* **Exercise goal**
Across these entries, count the lines holding the string "read"; the number is the whole answer.
(Available data Opens)
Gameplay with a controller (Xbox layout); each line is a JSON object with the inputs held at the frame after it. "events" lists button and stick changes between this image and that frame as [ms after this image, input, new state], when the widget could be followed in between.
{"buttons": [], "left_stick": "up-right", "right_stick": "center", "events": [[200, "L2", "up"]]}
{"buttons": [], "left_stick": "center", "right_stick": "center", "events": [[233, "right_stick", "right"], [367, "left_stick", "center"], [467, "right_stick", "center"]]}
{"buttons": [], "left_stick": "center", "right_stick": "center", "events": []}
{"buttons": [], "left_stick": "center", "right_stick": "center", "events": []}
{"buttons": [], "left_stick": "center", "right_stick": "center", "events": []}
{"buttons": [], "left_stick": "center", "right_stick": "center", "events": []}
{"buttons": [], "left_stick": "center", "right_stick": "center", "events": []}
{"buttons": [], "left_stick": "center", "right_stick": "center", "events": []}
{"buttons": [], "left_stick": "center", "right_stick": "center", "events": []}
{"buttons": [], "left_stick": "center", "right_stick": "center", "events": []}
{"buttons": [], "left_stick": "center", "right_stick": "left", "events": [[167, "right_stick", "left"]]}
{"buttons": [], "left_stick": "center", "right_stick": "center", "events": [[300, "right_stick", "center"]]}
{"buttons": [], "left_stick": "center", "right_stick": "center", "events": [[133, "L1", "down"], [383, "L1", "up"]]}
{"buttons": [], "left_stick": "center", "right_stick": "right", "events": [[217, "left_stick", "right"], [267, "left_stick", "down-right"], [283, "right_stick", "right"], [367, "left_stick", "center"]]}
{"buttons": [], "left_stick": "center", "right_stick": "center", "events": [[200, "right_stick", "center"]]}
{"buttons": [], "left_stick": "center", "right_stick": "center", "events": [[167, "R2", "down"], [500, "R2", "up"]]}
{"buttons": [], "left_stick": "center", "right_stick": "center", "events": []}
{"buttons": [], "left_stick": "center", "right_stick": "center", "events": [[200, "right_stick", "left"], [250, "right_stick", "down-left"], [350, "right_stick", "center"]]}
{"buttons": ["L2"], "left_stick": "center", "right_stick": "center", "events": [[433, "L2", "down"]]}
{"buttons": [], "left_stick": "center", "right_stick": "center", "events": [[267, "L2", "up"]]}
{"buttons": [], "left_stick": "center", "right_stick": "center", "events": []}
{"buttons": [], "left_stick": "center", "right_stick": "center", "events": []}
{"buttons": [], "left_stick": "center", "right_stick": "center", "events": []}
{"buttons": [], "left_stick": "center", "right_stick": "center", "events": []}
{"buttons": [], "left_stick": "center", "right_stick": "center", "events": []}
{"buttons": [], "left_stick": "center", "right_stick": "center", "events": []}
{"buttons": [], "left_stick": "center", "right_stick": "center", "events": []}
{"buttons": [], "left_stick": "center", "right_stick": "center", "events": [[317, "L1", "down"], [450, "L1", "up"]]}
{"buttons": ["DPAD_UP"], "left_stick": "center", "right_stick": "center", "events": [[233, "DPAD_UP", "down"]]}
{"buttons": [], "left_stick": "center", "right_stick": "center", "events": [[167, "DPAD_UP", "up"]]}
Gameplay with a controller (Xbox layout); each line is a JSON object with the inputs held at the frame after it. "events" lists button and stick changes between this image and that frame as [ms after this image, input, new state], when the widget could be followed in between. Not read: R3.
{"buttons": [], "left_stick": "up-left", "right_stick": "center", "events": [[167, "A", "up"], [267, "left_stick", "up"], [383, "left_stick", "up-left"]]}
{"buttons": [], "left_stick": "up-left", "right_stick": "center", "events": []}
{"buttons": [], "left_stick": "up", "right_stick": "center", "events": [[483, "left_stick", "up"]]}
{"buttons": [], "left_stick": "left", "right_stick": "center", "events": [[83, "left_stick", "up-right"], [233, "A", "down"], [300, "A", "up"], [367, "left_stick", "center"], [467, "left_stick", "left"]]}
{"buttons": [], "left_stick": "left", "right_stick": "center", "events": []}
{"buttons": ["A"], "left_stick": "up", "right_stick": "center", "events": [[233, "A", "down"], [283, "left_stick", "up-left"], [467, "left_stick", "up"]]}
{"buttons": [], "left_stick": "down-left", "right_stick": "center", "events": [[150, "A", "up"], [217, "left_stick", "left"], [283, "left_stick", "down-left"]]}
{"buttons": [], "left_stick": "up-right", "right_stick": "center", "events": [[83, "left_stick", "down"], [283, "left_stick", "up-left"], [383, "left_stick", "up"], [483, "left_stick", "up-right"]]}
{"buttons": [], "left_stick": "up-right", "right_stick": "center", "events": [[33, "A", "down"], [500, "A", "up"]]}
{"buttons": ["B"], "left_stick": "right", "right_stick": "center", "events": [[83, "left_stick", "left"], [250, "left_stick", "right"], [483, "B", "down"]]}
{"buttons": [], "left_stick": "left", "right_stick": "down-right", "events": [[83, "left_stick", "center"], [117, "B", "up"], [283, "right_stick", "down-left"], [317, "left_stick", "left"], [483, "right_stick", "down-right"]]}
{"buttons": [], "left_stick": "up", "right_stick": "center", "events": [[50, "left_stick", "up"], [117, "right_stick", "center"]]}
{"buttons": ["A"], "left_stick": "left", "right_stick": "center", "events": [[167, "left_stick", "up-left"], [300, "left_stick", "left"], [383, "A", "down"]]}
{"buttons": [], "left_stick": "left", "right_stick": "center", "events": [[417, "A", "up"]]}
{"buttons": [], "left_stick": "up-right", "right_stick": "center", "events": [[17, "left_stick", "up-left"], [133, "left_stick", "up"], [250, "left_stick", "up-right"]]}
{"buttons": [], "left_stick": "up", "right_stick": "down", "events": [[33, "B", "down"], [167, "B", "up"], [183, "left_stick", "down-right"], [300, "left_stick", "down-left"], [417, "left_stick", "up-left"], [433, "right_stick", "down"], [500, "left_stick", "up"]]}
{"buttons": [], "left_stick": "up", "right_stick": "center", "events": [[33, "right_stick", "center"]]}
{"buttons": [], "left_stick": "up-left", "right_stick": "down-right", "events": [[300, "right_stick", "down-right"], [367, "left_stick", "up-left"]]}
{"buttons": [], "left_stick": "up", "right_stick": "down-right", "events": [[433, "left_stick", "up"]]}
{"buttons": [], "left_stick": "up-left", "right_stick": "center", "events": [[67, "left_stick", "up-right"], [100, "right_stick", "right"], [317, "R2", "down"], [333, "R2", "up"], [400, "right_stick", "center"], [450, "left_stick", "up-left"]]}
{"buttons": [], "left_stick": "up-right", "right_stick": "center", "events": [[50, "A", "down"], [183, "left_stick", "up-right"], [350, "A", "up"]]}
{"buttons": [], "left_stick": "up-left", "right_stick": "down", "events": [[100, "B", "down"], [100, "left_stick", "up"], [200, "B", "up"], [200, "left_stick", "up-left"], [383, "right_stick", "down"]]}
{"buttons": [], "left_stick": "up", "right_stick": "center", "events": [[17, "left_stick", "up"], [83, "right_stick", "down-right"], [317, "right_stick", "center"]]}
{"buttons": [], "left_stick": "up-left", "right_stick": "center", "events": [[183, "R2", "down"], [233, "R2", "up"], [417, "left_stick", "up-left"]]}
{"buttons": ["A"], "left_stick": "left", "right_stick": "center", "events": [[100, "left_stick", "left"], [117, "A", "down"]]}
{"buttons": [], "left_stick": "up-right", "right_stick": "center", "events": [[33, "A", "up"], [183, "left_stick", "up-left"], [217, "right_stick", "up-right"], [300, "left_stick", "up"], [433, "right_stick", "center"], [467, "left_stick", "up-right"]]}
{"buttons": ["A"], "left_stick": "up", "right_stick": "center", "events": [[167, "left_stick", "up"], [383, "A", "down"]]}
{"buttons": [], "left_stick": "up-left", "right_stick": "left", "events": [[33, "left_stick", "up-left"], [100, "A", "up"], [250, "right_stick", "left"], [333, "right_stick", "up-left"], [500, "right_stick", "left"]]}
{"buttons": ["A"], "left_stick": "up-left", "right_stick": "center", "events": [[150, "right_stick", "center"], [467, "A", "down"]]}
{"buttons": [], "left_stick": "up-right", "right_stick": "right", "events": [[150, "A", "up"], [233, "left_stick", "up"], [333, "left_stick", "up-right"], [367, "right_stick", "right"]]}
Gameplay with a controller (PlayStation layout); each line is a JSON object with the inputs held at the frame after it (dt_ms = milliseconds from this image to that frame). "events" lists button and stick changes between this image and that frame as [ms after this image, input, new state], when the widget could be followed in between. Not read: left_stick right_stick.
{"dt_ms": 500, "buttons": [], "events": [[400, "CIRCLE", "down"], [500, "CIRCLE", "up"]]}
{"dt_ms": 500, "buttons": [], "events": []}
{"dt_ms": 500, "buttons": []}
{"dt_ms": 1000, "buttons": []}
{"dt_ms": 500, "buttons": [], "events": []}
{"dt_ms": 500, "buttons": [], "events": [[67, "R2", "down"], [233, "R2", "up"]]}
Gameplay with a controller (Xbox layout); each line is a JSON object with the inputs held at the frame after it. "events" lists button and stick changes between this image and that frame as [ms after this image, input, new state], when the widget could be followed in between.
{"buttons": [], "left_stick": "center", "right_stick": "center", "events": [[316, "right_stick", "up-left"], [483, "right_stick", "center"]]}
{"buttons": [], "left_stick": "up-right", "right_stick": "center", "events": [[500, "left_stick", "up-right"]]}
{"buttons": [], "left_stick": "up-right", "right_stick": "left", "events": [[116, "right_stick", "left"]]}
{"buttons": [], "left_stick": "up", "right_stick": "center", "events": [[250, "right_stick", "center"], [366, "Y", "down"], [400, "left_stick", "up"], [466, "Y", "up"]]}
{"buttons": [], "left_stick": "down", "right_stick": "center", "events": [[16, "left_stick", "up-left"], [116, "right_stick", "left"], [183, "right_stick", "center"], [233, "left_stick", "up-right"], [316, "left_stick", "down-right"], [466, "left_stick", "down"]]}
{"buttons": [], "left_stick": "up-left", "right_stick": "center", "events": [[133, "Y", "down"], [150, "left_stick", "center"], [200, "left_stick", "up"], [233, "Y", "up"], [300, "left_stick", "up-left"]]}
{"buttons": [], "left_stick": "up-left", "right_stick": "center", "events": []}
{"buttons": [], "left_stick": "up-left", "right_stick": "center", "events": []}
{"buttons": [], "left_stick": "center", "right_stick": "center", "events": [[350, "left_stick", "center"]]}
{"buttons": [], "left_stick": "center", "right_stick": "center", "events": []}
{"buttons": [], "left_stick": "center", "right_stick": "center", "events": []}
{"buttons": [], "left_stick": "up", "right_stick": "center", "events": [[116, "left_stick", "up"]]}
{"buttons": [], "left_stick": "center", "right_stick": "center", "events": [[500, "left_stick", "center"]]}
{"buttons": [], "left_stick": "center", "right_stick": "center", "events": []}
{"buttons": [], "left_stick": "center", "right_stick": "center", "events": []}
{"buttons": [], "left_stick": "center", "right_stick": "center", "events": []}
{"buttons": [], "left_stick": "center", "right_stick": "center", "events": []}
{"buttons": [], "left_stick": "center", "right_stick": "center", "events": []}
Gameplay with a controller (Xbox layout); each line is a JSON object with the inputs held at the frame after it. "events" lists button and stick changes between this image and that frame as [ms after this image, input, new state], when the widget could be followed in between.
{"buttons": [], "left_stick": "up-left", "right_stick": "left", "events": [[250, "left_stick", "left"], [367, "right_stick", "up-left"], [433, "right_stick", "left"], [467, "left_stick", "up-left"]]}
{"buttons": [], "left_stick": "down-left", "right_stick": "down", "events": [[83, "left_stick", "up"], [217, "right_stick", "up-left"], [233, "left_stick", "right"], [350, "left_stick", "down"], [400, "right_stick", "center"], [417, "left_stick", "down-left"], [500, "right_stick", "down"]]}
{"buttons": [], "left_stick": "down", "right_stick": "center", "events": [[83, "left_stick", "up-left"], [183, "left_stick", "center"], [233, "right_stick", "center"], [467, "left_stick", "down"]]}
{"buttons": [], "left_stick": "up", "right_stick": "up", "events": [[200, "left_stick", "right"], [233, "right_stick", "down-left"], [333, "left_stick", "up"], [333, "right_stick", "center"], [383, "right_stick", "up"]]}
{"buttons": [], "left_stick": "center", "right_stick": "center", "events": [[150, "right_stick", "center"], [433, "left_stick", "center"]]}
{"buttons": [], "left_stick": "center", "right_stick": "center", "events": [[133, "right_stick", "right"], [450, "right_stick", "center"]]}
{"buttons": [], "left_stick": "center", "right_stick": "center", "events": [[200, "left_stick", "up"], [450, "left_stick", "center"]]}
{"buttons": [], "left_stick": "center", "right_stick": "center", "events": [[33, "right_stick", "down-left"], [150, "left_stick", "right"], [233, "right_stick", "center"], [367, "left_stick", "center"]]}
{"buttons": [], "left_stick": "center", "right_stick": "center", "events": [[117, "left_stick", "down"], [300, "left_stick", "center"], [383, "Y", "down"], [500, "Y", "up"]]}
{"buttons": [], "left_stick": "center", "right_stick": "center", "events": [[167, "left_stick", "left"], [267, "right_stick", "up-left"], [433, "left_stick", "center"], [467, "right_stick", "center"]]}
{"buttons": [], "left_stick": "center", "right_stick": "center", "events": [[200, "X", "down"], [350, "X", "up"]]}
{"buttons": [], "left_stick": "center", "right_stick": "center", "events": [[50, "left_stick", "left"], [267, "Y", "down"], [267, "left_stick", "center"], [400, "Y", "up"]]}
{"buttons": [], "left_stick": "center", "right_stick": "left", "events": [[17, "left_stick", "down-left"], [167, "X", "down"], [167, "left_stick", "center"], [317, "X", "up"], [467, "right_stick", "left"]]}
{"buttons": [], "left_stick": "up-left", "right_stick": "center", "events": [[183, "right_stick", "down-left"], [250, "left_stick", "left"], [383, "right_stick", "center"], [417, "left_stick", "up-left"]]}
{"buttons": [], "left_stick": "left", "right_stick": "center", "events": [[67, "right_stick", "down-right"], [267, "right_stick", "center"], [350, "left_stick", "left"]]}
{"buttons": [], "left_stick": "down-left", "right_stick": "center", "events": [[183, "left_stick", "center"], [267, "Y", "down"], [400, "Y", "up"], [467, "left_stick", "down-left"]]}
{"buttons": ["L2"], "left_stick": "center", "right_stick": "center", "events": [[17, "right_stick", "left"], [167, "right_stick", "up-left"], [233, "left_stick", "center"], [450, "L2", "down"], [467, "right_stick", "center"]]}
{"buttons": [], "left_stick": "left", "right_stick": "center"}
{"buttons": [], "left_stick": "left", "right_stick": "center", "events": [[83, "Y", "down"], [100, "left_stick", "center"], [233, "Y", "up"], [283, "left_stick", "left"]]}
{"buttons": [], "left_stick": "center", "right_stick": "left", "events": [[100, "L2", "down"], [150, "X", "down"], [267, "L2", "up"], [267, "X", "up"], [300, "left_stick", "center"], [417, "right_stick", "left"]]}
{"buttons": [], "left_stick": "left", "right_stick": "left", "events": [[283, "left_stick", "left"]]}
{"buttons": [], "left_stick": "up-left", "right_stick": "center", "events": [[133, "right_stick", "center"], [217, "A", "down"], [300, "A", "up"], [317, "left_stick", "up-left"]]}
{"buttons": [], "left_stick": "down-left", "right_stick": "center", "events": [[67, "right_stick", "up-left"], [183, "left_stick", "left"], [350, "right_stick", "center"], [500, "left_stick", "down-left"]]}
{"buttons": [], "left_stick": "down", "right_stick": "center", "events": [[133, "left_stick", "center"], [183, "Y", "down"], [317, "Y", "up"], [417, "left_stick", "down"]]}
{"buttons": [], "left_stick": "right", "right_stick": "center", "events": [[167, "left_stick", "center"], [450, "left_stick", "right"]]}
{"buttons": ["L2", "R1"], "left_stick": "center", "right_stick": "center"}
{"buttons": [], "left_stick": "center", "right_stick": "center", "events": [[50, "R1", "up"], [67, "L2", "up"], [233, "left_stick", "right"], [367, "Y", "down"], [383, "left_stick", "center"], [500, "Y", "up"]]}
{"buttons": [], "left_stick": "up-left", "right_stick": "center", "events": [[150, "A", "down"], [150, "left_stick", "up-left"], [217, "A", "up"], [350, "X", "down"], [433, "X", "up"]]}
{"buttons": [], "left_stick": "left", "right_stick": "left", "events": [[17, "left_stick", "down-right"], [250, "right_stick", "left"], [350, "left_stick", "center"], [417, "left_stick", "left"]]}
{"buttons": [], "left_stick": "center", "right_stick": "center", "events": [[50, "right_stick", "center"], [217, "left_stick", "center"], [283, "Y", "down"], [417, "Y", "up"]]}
(Available data Closes)
* **Answer box**
2